───── Given information ─────

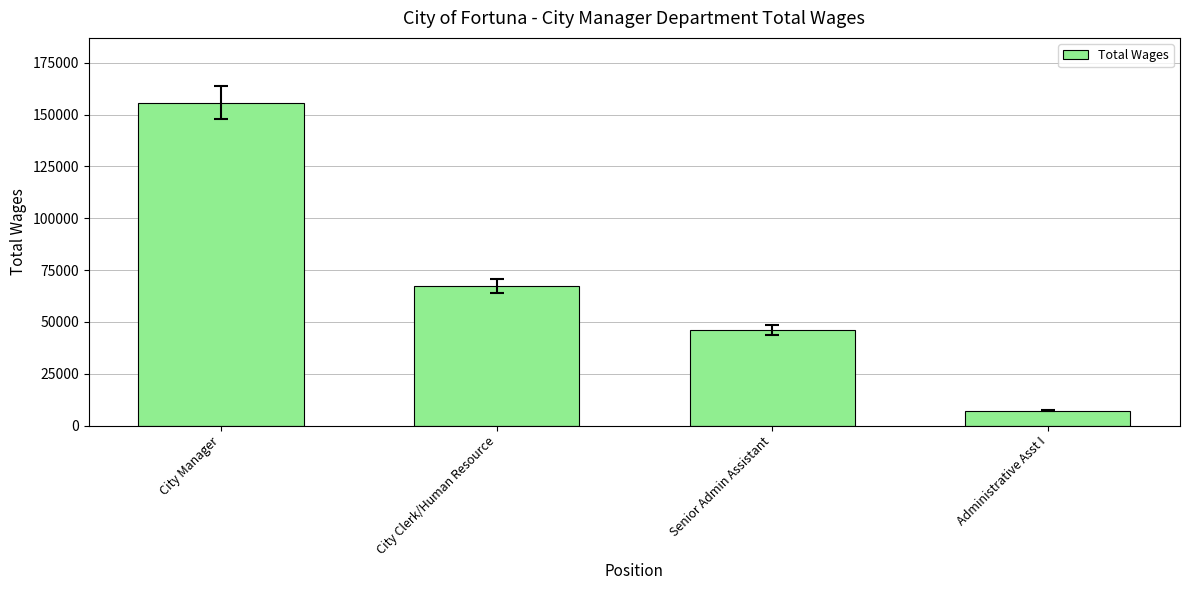

Reading left to right, extract all data points from this chart.

155823	67417	45980	7205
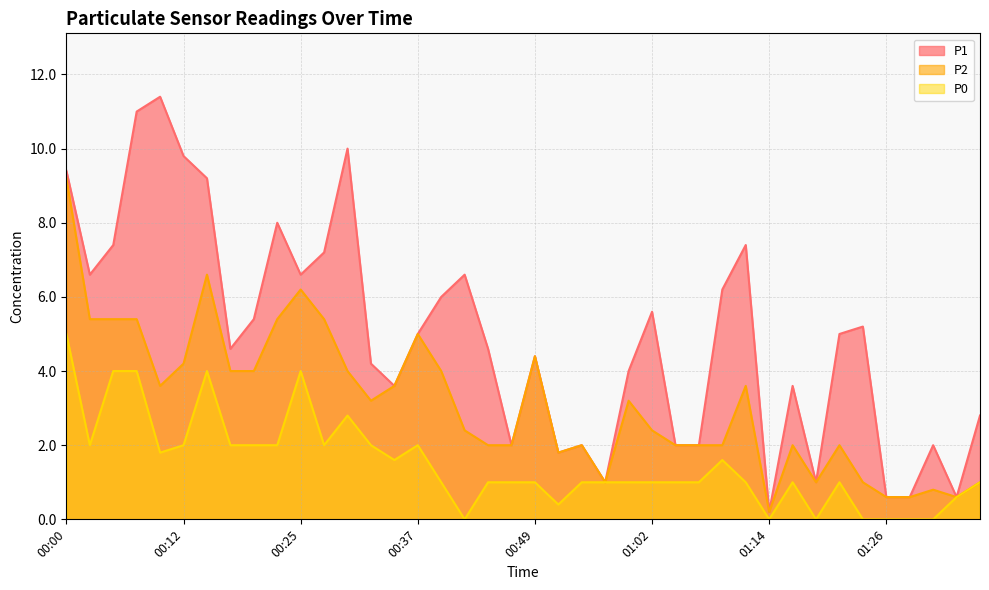

What is the value of the P2 point at the 14th from the left?

3.2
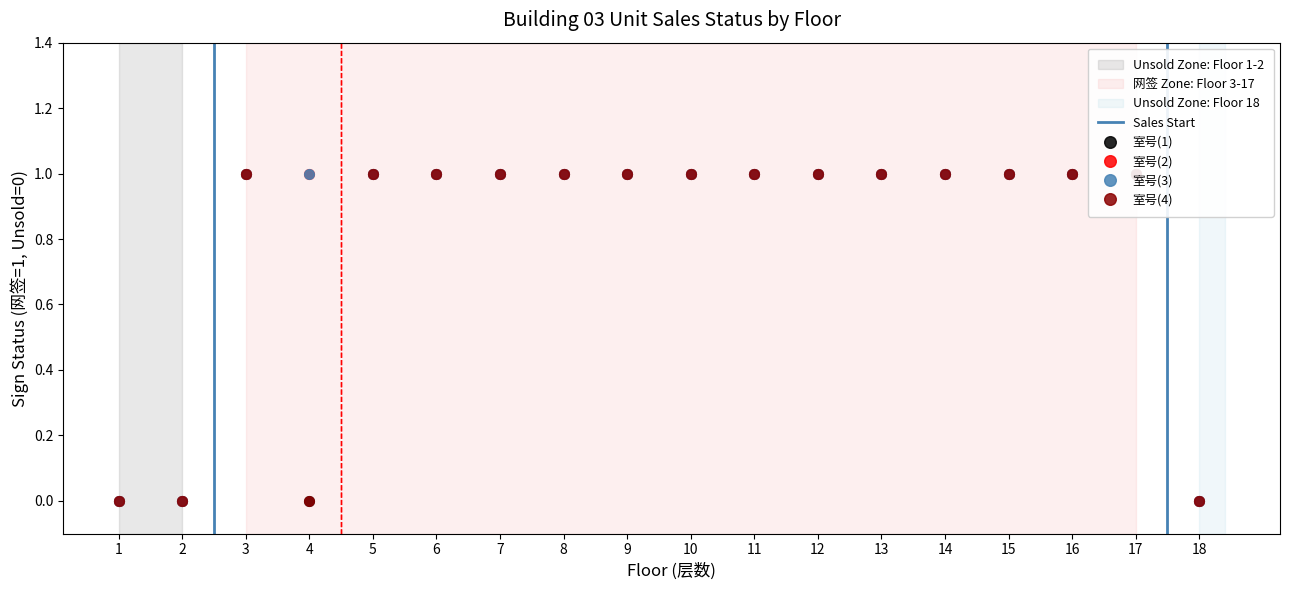

What is the maximum value for 室号(2)?

1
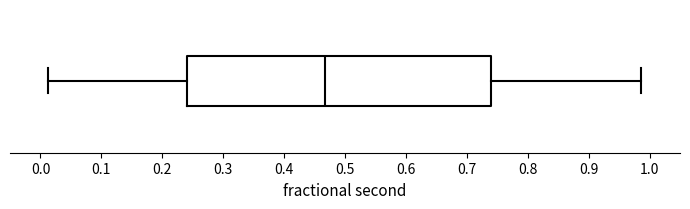

Read this box plot against the x-axis: the position of the median line, the range covered by the box, and the ends of both whiskers. The values are not printed on the chart, so give them approximately, as read against the axis.

median 0.47, box 0.24 to 0.74, whiskers 0.01 to 0.99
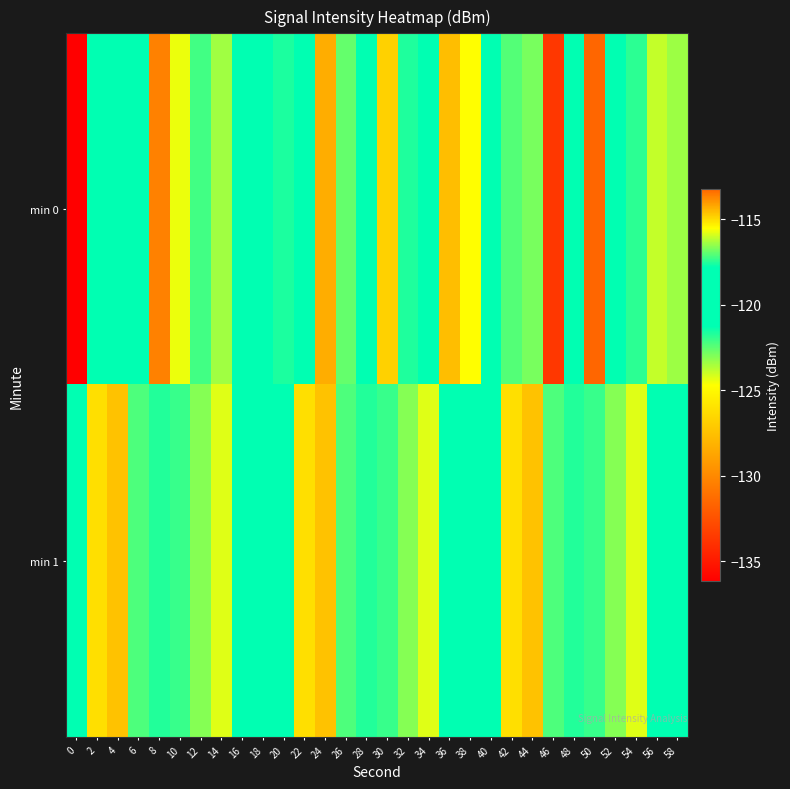

Rank the series by their maximum value, from highest to lowest.

min 0, min 1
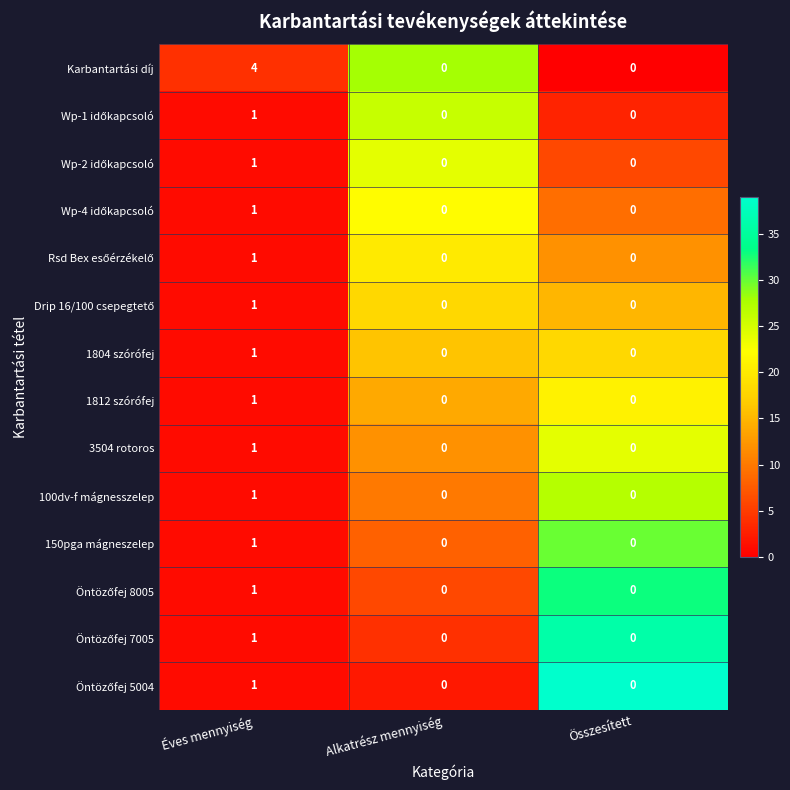

Which series has the largest total across all categories?

Karbantartási díj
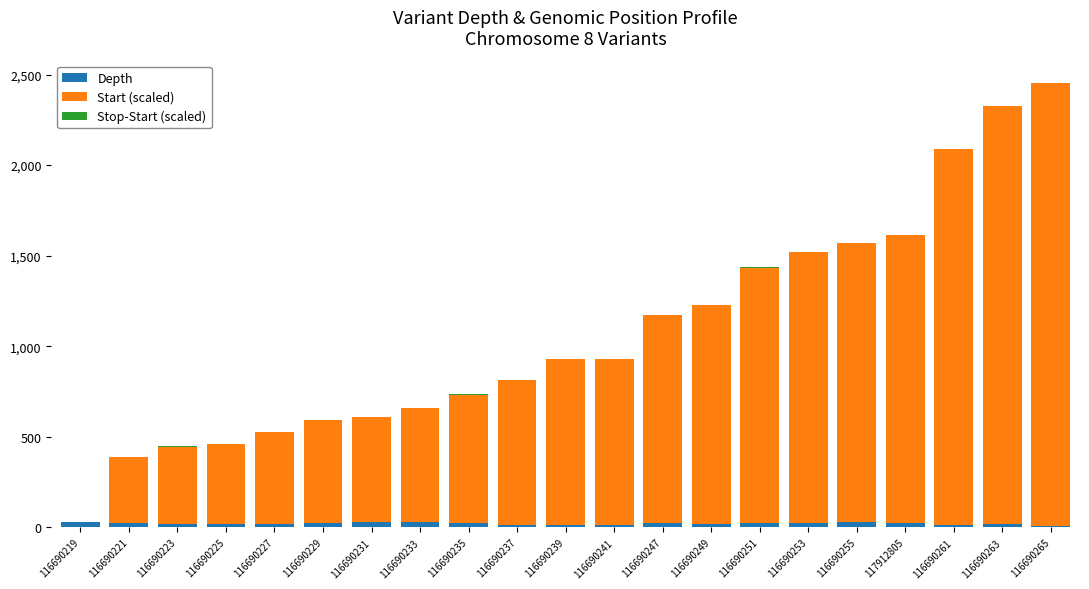

The Depth series shows 17 at 116690225. True or false?

True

─────

* _Job item_: Please give the material above as a numbered list, one line per item, leaving out the blank lines and the pictures.

* _Reply_:
1. Reading left to right, extract all data points from this chart.
2. 155823	67417	45980	7205
3. What is the value of the P2 point at the 14th from the left?
4. 3.2
5. What is the maximum value for 室号(2)?
6. 1
7. Read this box plot against the x-axis: the position of the median line, the range covered by the box, and the ends of both whiskers. The values are not printed on the chart, so give them approximately, as read against the axis.
8. median 0.47, box 0.24 to 0.74, whiskers 0.01 to 0.99
9. Rank the series by their maximum value, from highest to lowest.
10. min 0, min 1
11. Which series has the largest total across all categories?
12. Karbantartási díj
13. The Depth series shows 17 at 116690225. True or false?
14. True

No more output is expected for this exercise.